Hormis ces activites quotidiennes, nous avons coupe du bois (a la hache, j'adore!!!), mener les moutons aux rares paturages, fait du cheval (avec nos belles bottes et les manteaux qu'ils nous pretaient, nous etions de fiers cavaliers des steppes), cousu des tapis en laine de mouton, arrache les dents de lait des chevaux et meme conduis des chars-a-yacks pour aller chercher du bois.
C'etait vraiment tres interessant de vivre qqs jours avec ces veritables nomades et de voir exactement le fonctionnement de ce mode de vie. Malheureusement, nous en avons aussi percu les limites, car le nomadisme rend difficile tout organisation, que ce soit la creation de reseaux commerciaux ou l’utilisation de bouses sechees comme combustible et la deforesation menace grandement ce mode de vie.
Maintenant, nous sommes de retour chez notre merveilleux hote Ulrich (c'est agreable d'avoir un peu l'impression d'avoir un petit chez soi!!) et allons essayer de partir faire un tour dans le Gobi pour voir les eleveurs de chameaux. Mais il risque d'y faire encore plus froid. Et meme si nous avons bien supporte les nuits a 1 ou 2deg, dans la yourtes, je ne sais pas ce que ca donnera si la temperature interieure descend en dessous de 0!!!
LES ANECDOTES
Une journee differente mais pas tres excitante:
Pour mes 27 ans, je n'ai pas ete tres chanceuse. La journee a ete grise, froide et venteuse et hormis ma 1ere traite de yack le matin, nous n'avons pas fait grand chose de la journee... Quand il fait mauvais, c'est rapatriement dans les yourtes.
Mais, en cadeau, j'ai eu le droit a plein de fromages! Cool, cool, cool.
Dark Vador :
La langue mongole est vraiment tres differente de tout ce que nous avons pu entendre auparavant. Elle comporte un grand nombre de sons en tch et xss et rrch et Guillaume aime particulierement leur maniere de dire oui qui ressemble exacteent a la respiration du fameux Seigneur Sith!!
Bus :
Les routes mongoles sont parsemees d'embuches mais la plus grande reste l'iexperience du chauffeur. En effet, lors de notre aller vers Tsetserleg, nous en avons fait les frais : 11h de route en raclant sans cesse l'avat et l'arriere du bus sur la terre gelee.
Nous pensions cela normal avant notre retour qui se fit en 8h30 et sans heurts majeurs.
Deco des yourtes :
Les yourtes en elles-memes sont deja des vraies oeuvres d'art mais leur deco est encore plus hallucinante. Les meubles a dominante orange sont richements colores et on y trouve plein d'objets insolites, tel une tete de cheval depecee qui tronait au pied de notre lit, une collection de chevaux en faience ou encore un superbe coucou suisse...

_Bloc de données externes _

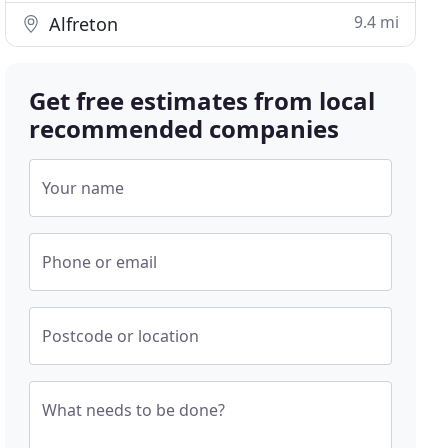
9.4 mi
Alfreton
Get free estimates from local
recommended companies
Your name
Phone or email
Postcode or location
What needs to be done?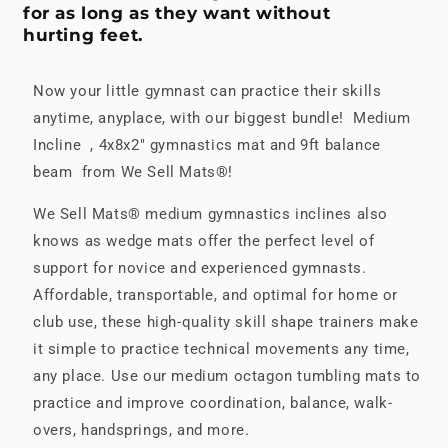
for as long as they want without
hurting feet.
Now your little gymnast can practice their skills
anytime, anyplace, with our biggest bundle! Medium
Incline , 4x8x2" gymnastics mat and 9ft balance
beam from We Sell Mats®!
We Sell Mats® medium gymnastics inclines also
knows as wedge mats offer the perfect level of
support for novice and experienced gymnasts.
Affordable, transportable, and optimal for home or
club use, these high-quality skill shape trainers make
it simple to practice technical movements any time,
any place. Use our medium octagon tumbling mats to
practice and improve coordination, balance, walk-
overs, handsprings, and more.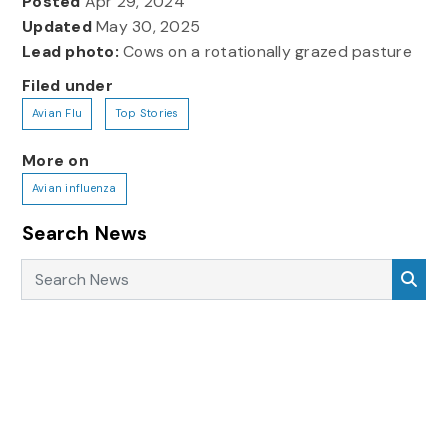
Posted
Apr 29, 2024
Updated
May 30, 2025
Lead photo:
Cows on a rotationally grazed pasture
Filed under
Avian Flu
Top Stories
More on
Avian influenza
Search News
Search News
Sea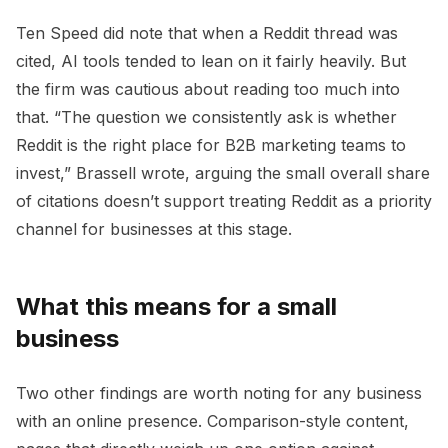
Ten Speed did note that when a Reddit thread was
cited, AI tools tended to lean on it fairly heavily. But
the firm was cautious about reading too much into
that. “The question we consistently ask is whether
Reddit is the right place for B2B marketing teams to
invest,” Brassell wrote, arguing the small overall share
of citations doesn’t support treating Reddit as a priority
channel for businesses at this stage.
What this means for a small
business
Two other findings are worth noting for any business
with an online presence. Comparison-style content,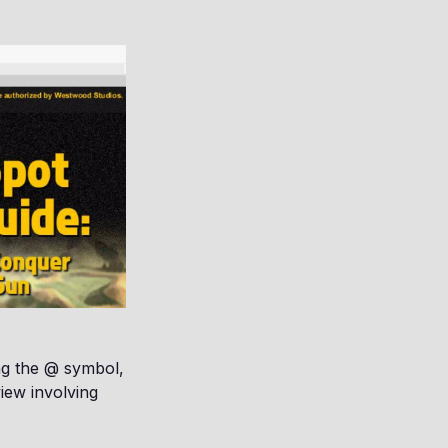
ng the @ symbol,
view involving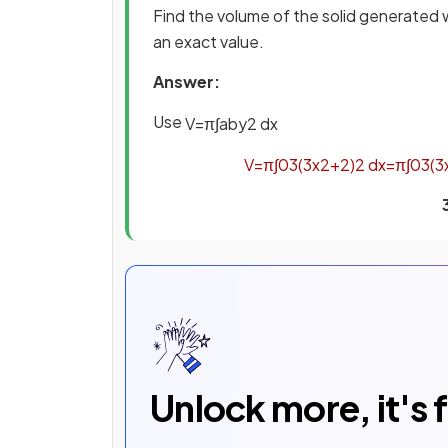
Find the volume of the solid generated
an exact value.
Answer:
Use
V
=
π
∫
a
b
y
2
d
x
V
=
π
∫
0
3
(
3
x
2
+
2
)
2
d
x
=
π
∫
0
3
(
3
Unlock more, it's 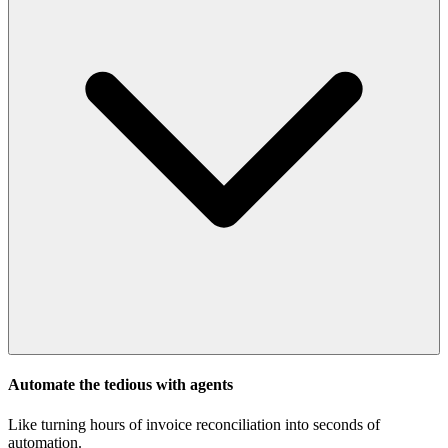
Automate the tedious with agents
Like turning hours of invoice reconciliation into seconds of
automation.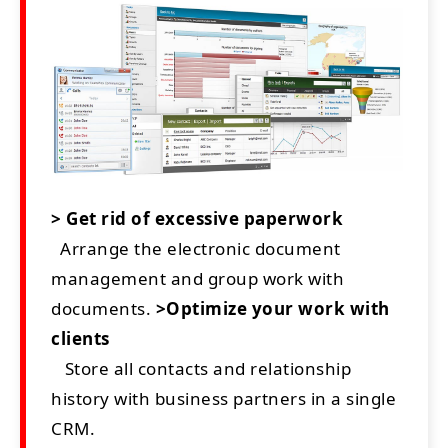
> Get rid of excessive paperwork
Arrange the electronic document
management and group work with
documents.
>Optimize your work with
clients
Store all contacts and relationship
history with business partners in a single
CRM.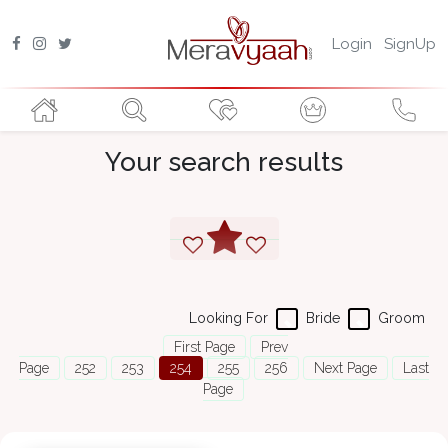
Login
SignUp
Your search results
Looking For
Bride
Groom
First Page
Prev
Page
252
253
254
255
256
Next Page
Last
Page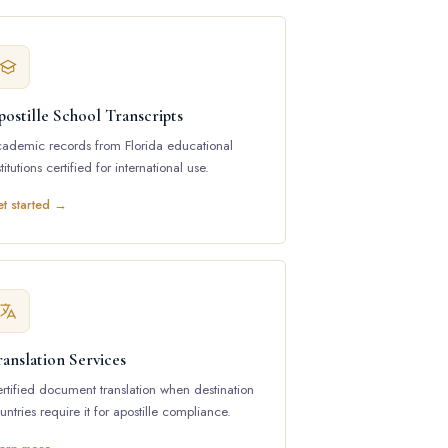
ostille School Transcripts
ademic records from Florida educational
stitutions certified for international use.
t started →
anslation Services
rtified document translation when destination
untries require it for apostille compliance.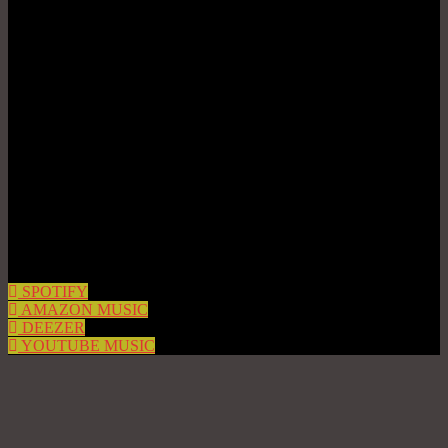
SPOTIFY
AMAZON MUSIC
DEEZER
YOUTUBE MUSIC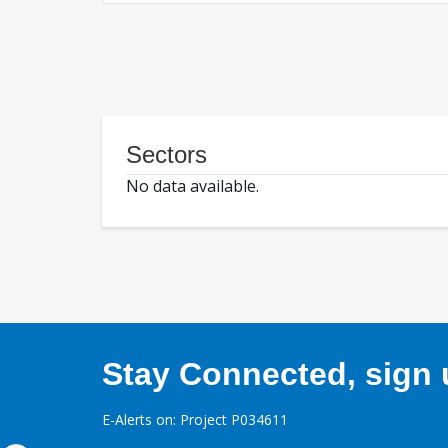
Sectors
No data available.
Stay Connected, sign u
E-Alerts on: Project P034611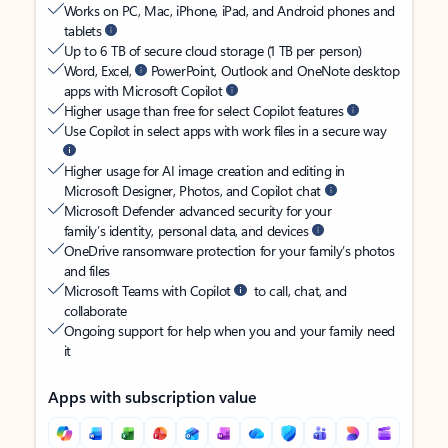
Works on PC, Mac, iPhone, iPad, and Android phones and
tablets
Up to 6 TB of secure cloud storage (1 TB per person)
Word, Excel,
PowerPoint, Outlook and OneNote desktop
apps with Microsoft Copilot
Higher usage than free for select Copilot features
Use Copilot in select apps with work files in a secure way
Higher usage for AI image creation and editing in
Microsoft Designer, Photos, and Copilot chat
Microsoft Defender advanced security for your
family’s identity, personal data, and devices
OneDrive ransomware protection for your family’s photos
and files
Microsoft Teams with Copilot
to call, chat, and
collaborate
Ongoing support for help when you and your family need
it
Apps with subscription value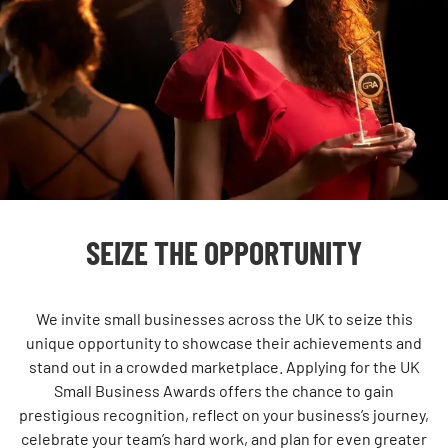
SEIZE THE OPPORTUNITY
We invite small businesses across the UK to seize this
unique opportunity to showcase their achievements and
stand out in a crowded marketplace. Applying for the UK
Small Business Awards offers the chance to gain
prestigious recognition, reflect on your business’s journey,
celebrate your team’s hard work, and plan for even greater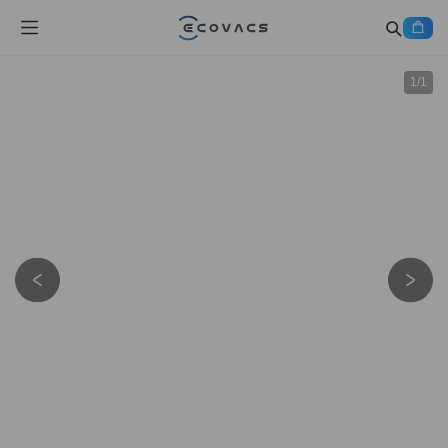
1
/
1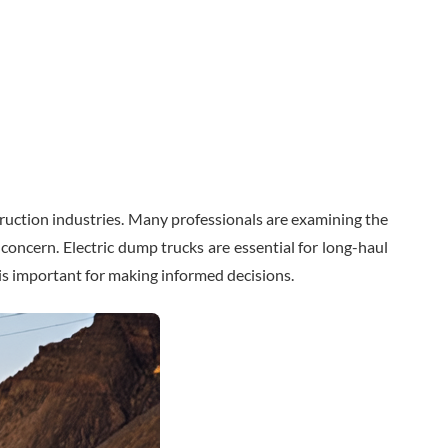
truction industries. Many professionals are examining the
n concern. Electric dump trucks are essential for long-haul
is important for making informed decisions.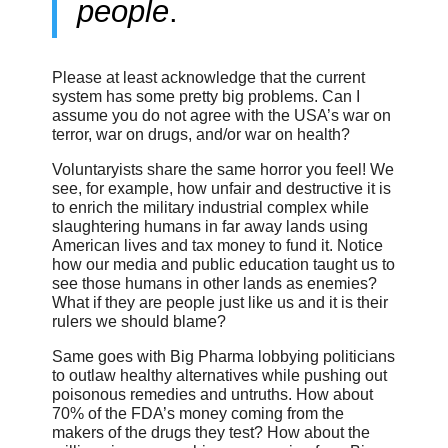
people
.
Please at least acknowledge that the current
system has some pretty big problems. Can I
assume you do not agree with the USA’s war on
terror, war on drugs, and/or war on health?
Voluntaryists share the same horror you feel! We
see, for example, how unfair and destructive it is
to enrich the military industrial complex while
slaughtering humans in far away lands using
American lives and tax money to fund it. Notice
how our media and public education taught us to
see those humans in other lands as enemies?
What if they are people just like us and it is their
rulers we should blame?
Same goes with Big Pharma lobbying politicians
to outlaw healthy alternatives while pushing out
poisonous remedies and untruths. How about
70% of the FDA’s money coming from the
makers of the drugs they test? How about the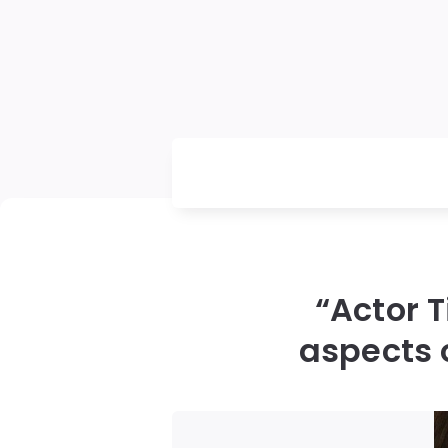
“Actor 
aspects o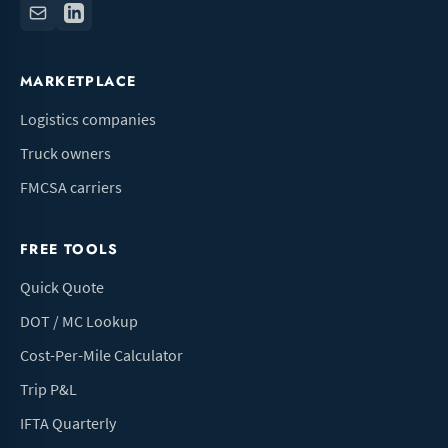
MARKETPLACE
Logistics companies
Truck owners
FMCSA carriers
FREE TOOLS
Quick Quote
DOT / MC Lookup
Cost-Per-Mile Calculator
Trip P&L
IFTA Quarterly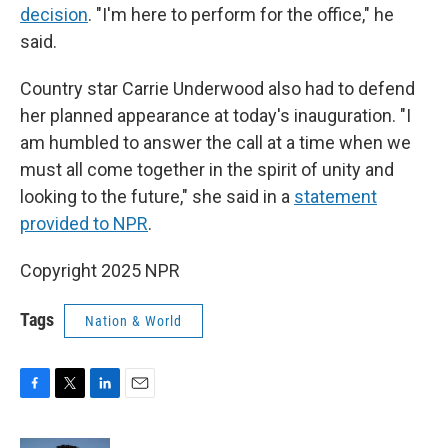
decision
. "I'm here to perform for the office," he
said.
Country star Carrie Underwood also had to defend
her planned appearance at today's inauguration. "I
am humbled to answer the call at a time when we
must all come together in the spirit of unity and
looking to the future," she said in a
statement
provided to NPR
.
Copyright 2025 NPR
Tags
Nation & World
F
T
L
E
a
w
i
m
c
i
n
a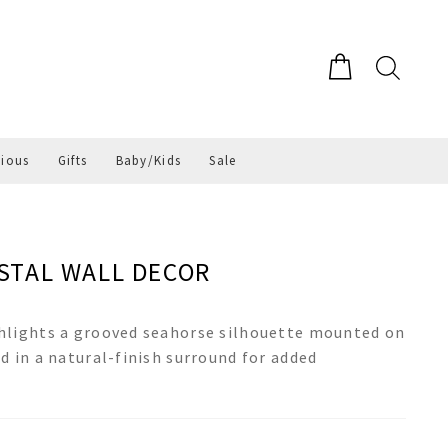
gious
Gifts
Baby/Kids
Sale
STAL WALL DECOR
hlights a grooved seahorse silhouette mounted on
d in a natural-finish surround for added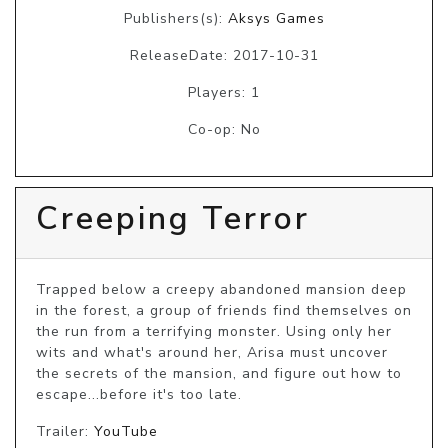
Publishers(s):
Aksys Games
ReleaseDate: 2017-10-31
Players: 1
Co-op: No
Creeping Terror
Trapped below a creepy abandoned mansion deep 
in the forest, a group of friends find themselves on 
the run from a terrifying monster. Using only her 
wits and what's around her, Arisa must uncover 
the secrets of the mansion, and figure out how to 
escape...before it's too late.
Trailer:
YouTube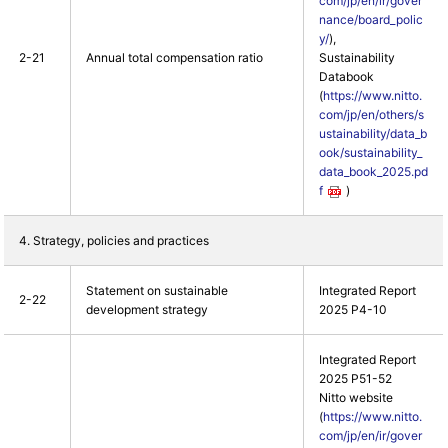
com/jp/en/ir/gover
nance/board_polic
y/
),
2-21
Annual total compensation ratio
Sustainability
Databook
(
https://www.nitto.
com/jp/en/others/s
ustainability/data_b
ook/sustainability_
data_book_2025.pd
f
)
4. Strategy, policies and practices
Statement on sustainable
Integrated Report
2-22
development strategy
2025 P4-10
Integrated Report
2025 P51-52
Nitto website
(
https://www.nitto.
com/jp/en/ir/gover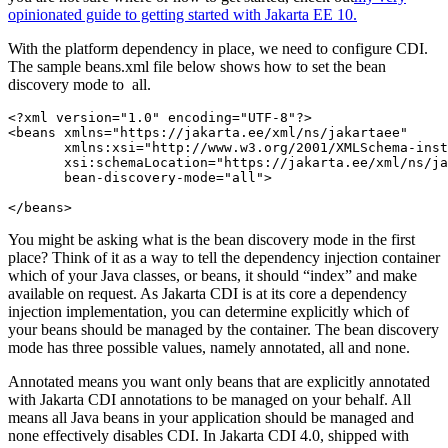
opinionated guide to getting started with Jakarta EE 10.
With the platform dependency in place, we need to configure CDI.
The sample beans.xml file below shows how to set the bean
discovery mode to all.
<?
xml version
="1.0" 
encoding
="UTF-8"
?>
<beans 
xmlns
="https://jakarta.ee/xml/ns/jakartaee"
xmlns:
xsi
="http://www.w3.org/2001/XMLSchema-inst
xsi
:schemaLocation
="https://jakarta.ee/xml/ns/j
bean-discovery-mode
="all"
>
</beans>
You might be asking what is the bean discovery mode in the first
place? Think of it as a way to tell the dependency injection container
which of your Java classes, or beans, it should “index” and make
available on request. As Jakarta CDI is at its core a dependency
injection implementation, you can determine explicitly which of
your beans should be managed by the container. The bean discovery
mode has three possible values, namely annotated, all and none.
Annotated means you want only beans that are explicitly annotated
with Jakarta CDI annotations to be managed on your behalf. All
means all Java beans in your application should be managed and
none effectively disables CDI. In Jakarta CDI 4.0, shipped with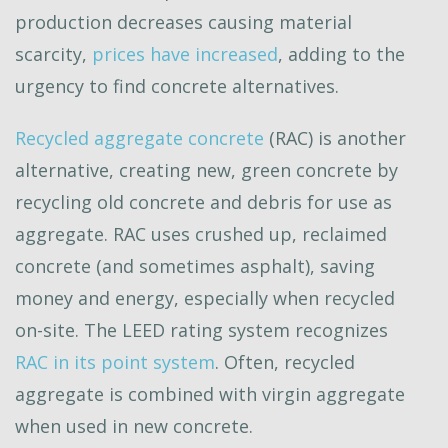
production decreases causing material
scarcity,
prices have increased
, adding to the
urgency to find concrete alternatives.
Recycled aggregate concrete
(RAC) is another
alternative, creating new, green concrete by
recycling old concrete and debris for use as
aggregate. RAC uses crushed up, reclaimed
concrete (and sometimes asphalt), saving
money and energy, especially when recycled
on-site. The LEED rating system recognizes
RAC in its point system
. Often, recycled
aggregate is combined with virgin aggregate
when used in new concrete.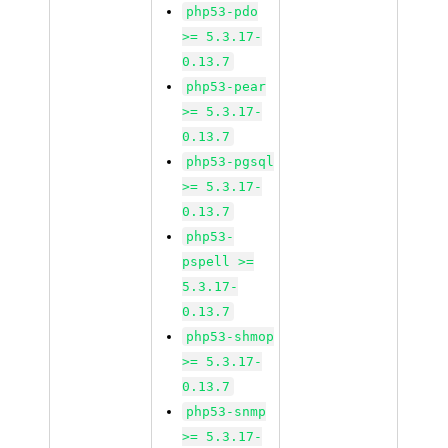
php53-pdo
>= 5.3.17-
0.13.7
php53-pear
>= 5.3.17-
0.13.7
php53-pgsql
>= 5.3.17-
0.13.7
php53-
pspell >=
5.3.17-
0.13.7
php53-shmop
>= 5.3.17-
0.13.7
php53-snmp
>= 5.3.17-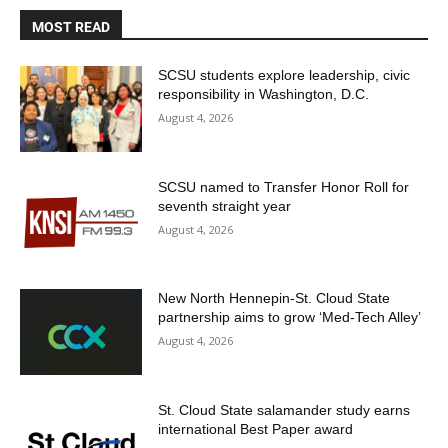
MOST READ
SCSU students explore leadership, civic
responsibility in Washington, D.C.
August 4, 2026
SCSU named to Transfer Honor Roll for
seventh straight year
August 4, 2026
New North Hennepin-St. Cloud State
partnership aims to grow ‘Med-Tech Alley’
August 4, 2026
St. Cloud State salamander study earns
international Best Paper award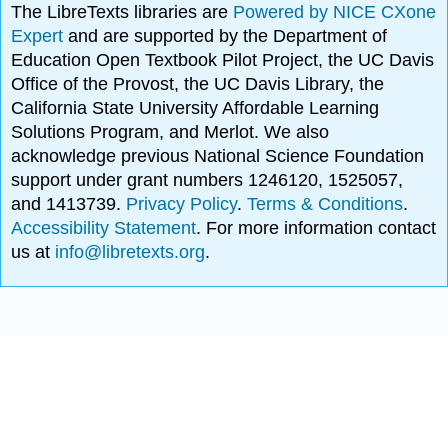
The LibreTexts libraries are
Powered by NICE CXone
Expert
and are supported by the Department of
Education Open Textbook Pilot Project, the UC Davis
Office of the Provost, the UC Davis Library, the
California State University Affordable Learning
Solutions Program, and Merlot. We also
acknowledge previous National Science Foundation
support under grant numbers 1246120, 1525057,
and 1413739.
Privacy Policy
.
Terms & Conditions
.
Accessibility Statement
. For more information contact
us at
info@libretexts.org
.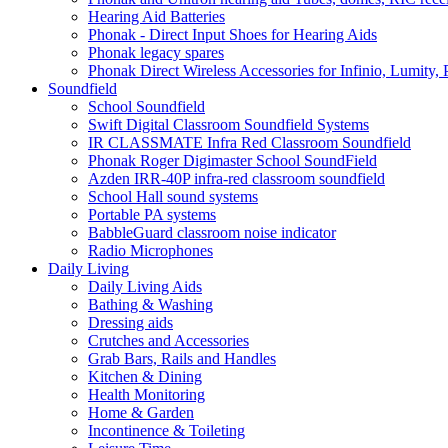
Hearing Aid Batteries
Phonak - Direct Input Shoes for Hearing Aids
Phonak legacy spares
Phonak Direct Wireless Accessories for Infinio, Lumity, 
Soundfield
School Soundfield
Swift Digital Classroom Soundfield Systems
IR CLASSMATE Infra Red Classroom Soundfield
Phonak Roger Digimaster School SoundField
Azden IRR-40P infra-red classroom soundfield
School Hall sound systems
Portable PA systems
BabbleGuard classroom noise indicator
Radio Microphones
Daily Living
Daily Living Aids
Bathing & Washing
Dressing aids
Crutches and Accessories
Grab Bars, Rails and Handles
Kitchen & Dining
Health Monitoring
Home & Garden
Incontinence & Toileting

Pasteque et sac de couchage :
L'une des femmes de la yourte aura bcp apprecie notre passage et les decouvertes liees. En effet, c'aura ete pour elle, l'occasion de decouvrir la pasteque ;fruit que nous avions ammene et qu'il a fallu lui prendre des mains pour qu'elle ne mange pas la peau; et les sacs de couchage. Elle a paticulierement apprecie le petit gadget qui permet de resserer la capuche (jusqu'a le casser d'ailleurs!!!). Une vrai experimenteuse...
Priere moderne :
Dans le petit temple de Tsetserleg, nous suivions assiduement les hoummmm... montee... rantee... hoummmm.. du moine qui nous initiait a la zenitude quand nous fumes interrompus, proche du nirvana, par la moins medidative sonnerie de son telephone portable. On echappe pas a la modernite si facilement!
Une vraie briseuse de buche :
Celia aura pris beaucoup de plaisir a lancer sa hache de toute ses forces sur les differentes buches sous le regard amuse de nos hotes.